* **What is being asked**:
Could the lines from the start of the data through the line with "## K čemu to je dobrý?" be set down exactly, with no pictures among them?

(Saved entries)

══════

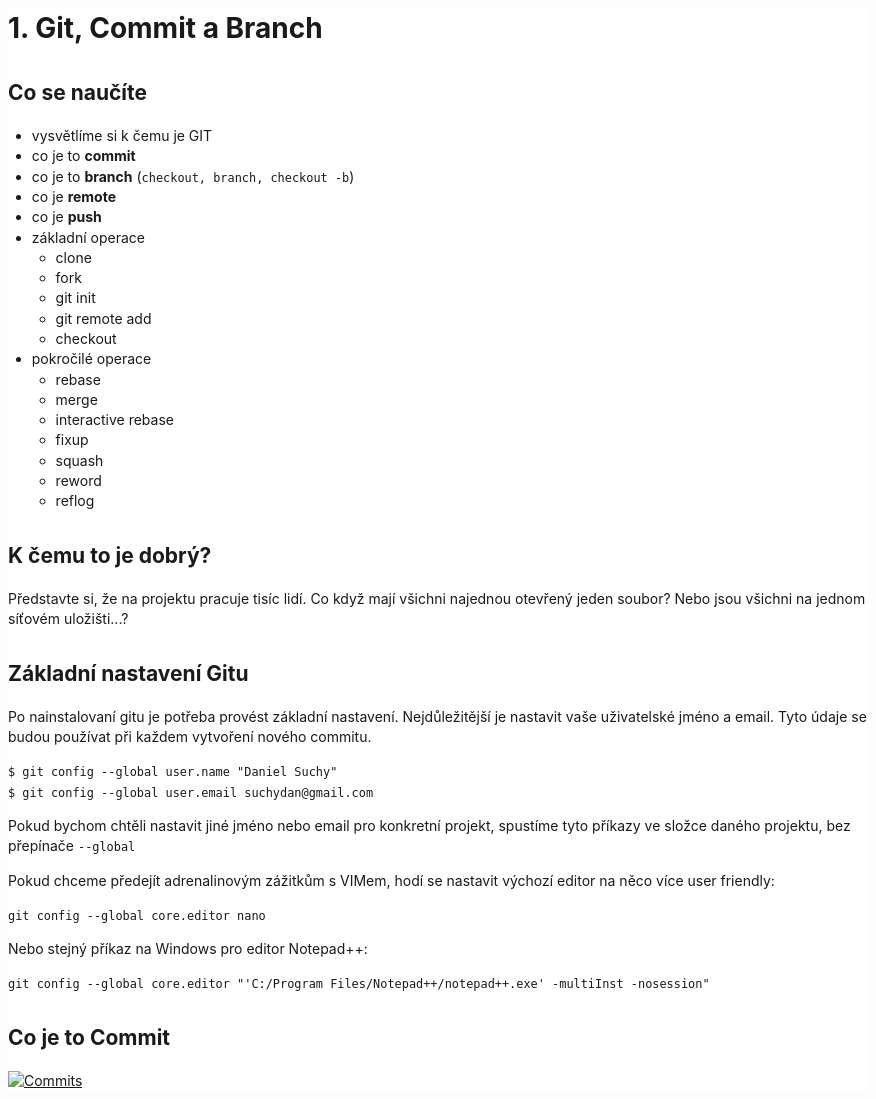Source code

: # 1. Git, Commit a Branch
## Co se naučíte
- vysvětlíme si k čemu je GIT
- co je to **commit**
- co je to **branch** (`checkout, branch, checkout -b`)
- co je **remote**
- co je **push**
- základní operace
  - clone
  - fork
  - git init
  - git remote add
  - checkout
- pokročilé operace
  - rebase
  - merge
  - interactive rebase
  - fixup
  - squash
  - reword
  - reflog


## K čemu to je dobrý?
Představte si, že na projektu pracuje tisíc lidí. Co když mají všichni najednou otevřený jeden soubor? Nebo jsou všichni na jednom síťovém uložišti...?

## Základní nastavení Gitu
Po nainstalovaní gitu je potřeba provést základní nastavení. Nejdůležitější je nastavit vaše uživatelské jméno a email. Tyto údaje se budou používat při každem 
vytvoření nového commitu.

```
$ git config --global user.name "Daniel Suchy"
$ git config --global user.email suchydan@gmail.com
```

Pokud bychom chtěli nastavit jiné jméno nebo email pro konkretní projekt, spustíme tyto příkazy ve složce daného projektu, bez přepínače `--global`

Pokud chceme předejít adrenalinovým zážitkům s VIMem, hodí se nastavit výchozí editor na něco více user friendly:
```
git config --global core.editor nano
```
Nebo stejný příkaz na Windows pro editor Notepad++:
```
git config --global core.editor "'C:/Program Files/Notepad++/notepad++.exe' -multiInst -nosession"
```

## Co je to Commit
[![Commits](http://nvie.com/img/merge-without-ff@2x.png)](Commits)
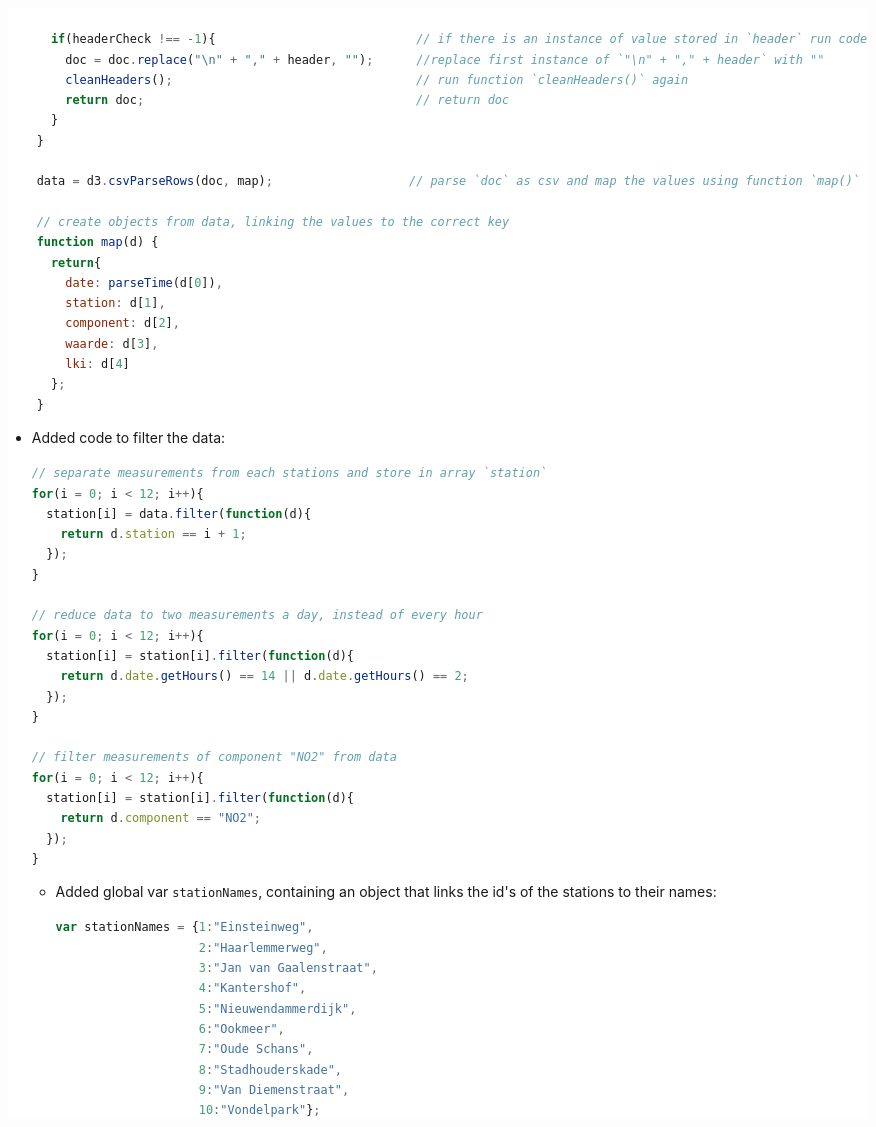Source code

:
   ```javascript

        if(headerCheck !== -1){                            // if there is an instance of value stored in `header` run code
          doc = doc.replace("\n" + "," + header, "");      //replace first instance of `"\n" + "," + header` with ""
          cleanHeaders();                                  // run function `cleanHeaders()` again
          return doc;                                      // return doc
        }
      }

      data = d3.csvParseRows(doc, map);                   // parse `doc` as csv and map the values using function `map()`

      // create objects from data, linking the values to the correct key
      function map(d) {
        return{
          date: parseTime(d[0]),
          station: d[1],
          component: d[2],
          waarde: d[3],
          lki: d[4]
        };
      }
  ```


* Added code to filter the data:
  ```javascript
  // separate measurements from each stations and store in array `station`
  for(i = 0; i < 12; i++){
    station[i] = data.filter(function(d){
      return d.station == i + 1;
    });
  }

  // reduce data to two measurements a day, instead of every hour
  for(i = 0; i < 12; i++){
    station[i] = station[i].filter(function(d){
      return d.date.getHours() == 14 || d.date.getHours() == 2;
    });
  }

  // filter measurements of component "NO2" from data
  for(i = 0; i < 12; i++){
    station[i] = station[i].filter(function(d){
      return d.component == "NO2";
    });
  }
  ```
  
  
  * Added global var `stationNames`, containing an object that links the id's of the stations to their names:
    ```javascript
    var stationNames = {1:"Einsteinweg",
                        2:"Haarlemmerweg",
                        3:"Jan van Gaalenstraat",
                        4:"Kantershof",
                        5:"Nieuwendammerdijk",
                        6:"Ookmeer",
                        7:"Oude Schans",
                        8:"Stadhouderskade",
                        9:"Van Diemenstraat",
                        10:"Vondelpark"};
    ```


[source-1]: https://data.amsterdam.nl/#?dte=catalogus%2Fapi%2F3%2Faction%2Fpackage_show%3Fid%3D53430644-845b-4fbc-a7ee-bbff89741449&dtfs=T&mpb=topografie&mpz=11&mpv=52.3731081:4.8932945
[source-2]: https://www.luchtmeetnet.nl/download
[tooltip]: https://gist.github.com/d3noob/257c360b3650b9f0a52dd8257d7a2d73
[map]: https://www.mapbox.com
[preview]: preview.png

══════

* **Response area**:
Source code

: # 1. Git, Commit a Branch
## Co se naučíte
- vysvětlíme si k čemu je GIT
- co je to **commit**
- co je to **branch** (`checkout, branch, checkout -b`)
- co je **remote**
- co je **push**
- základní operace
  - clone
  - fork
  - git init
  - git remote add
  - checkout
- pokročilé operace
  - rebase
  - merge
  - interactive rebase
  - fixup
  - squash
  - reword
  - reflog


## K čemu to je dobrý?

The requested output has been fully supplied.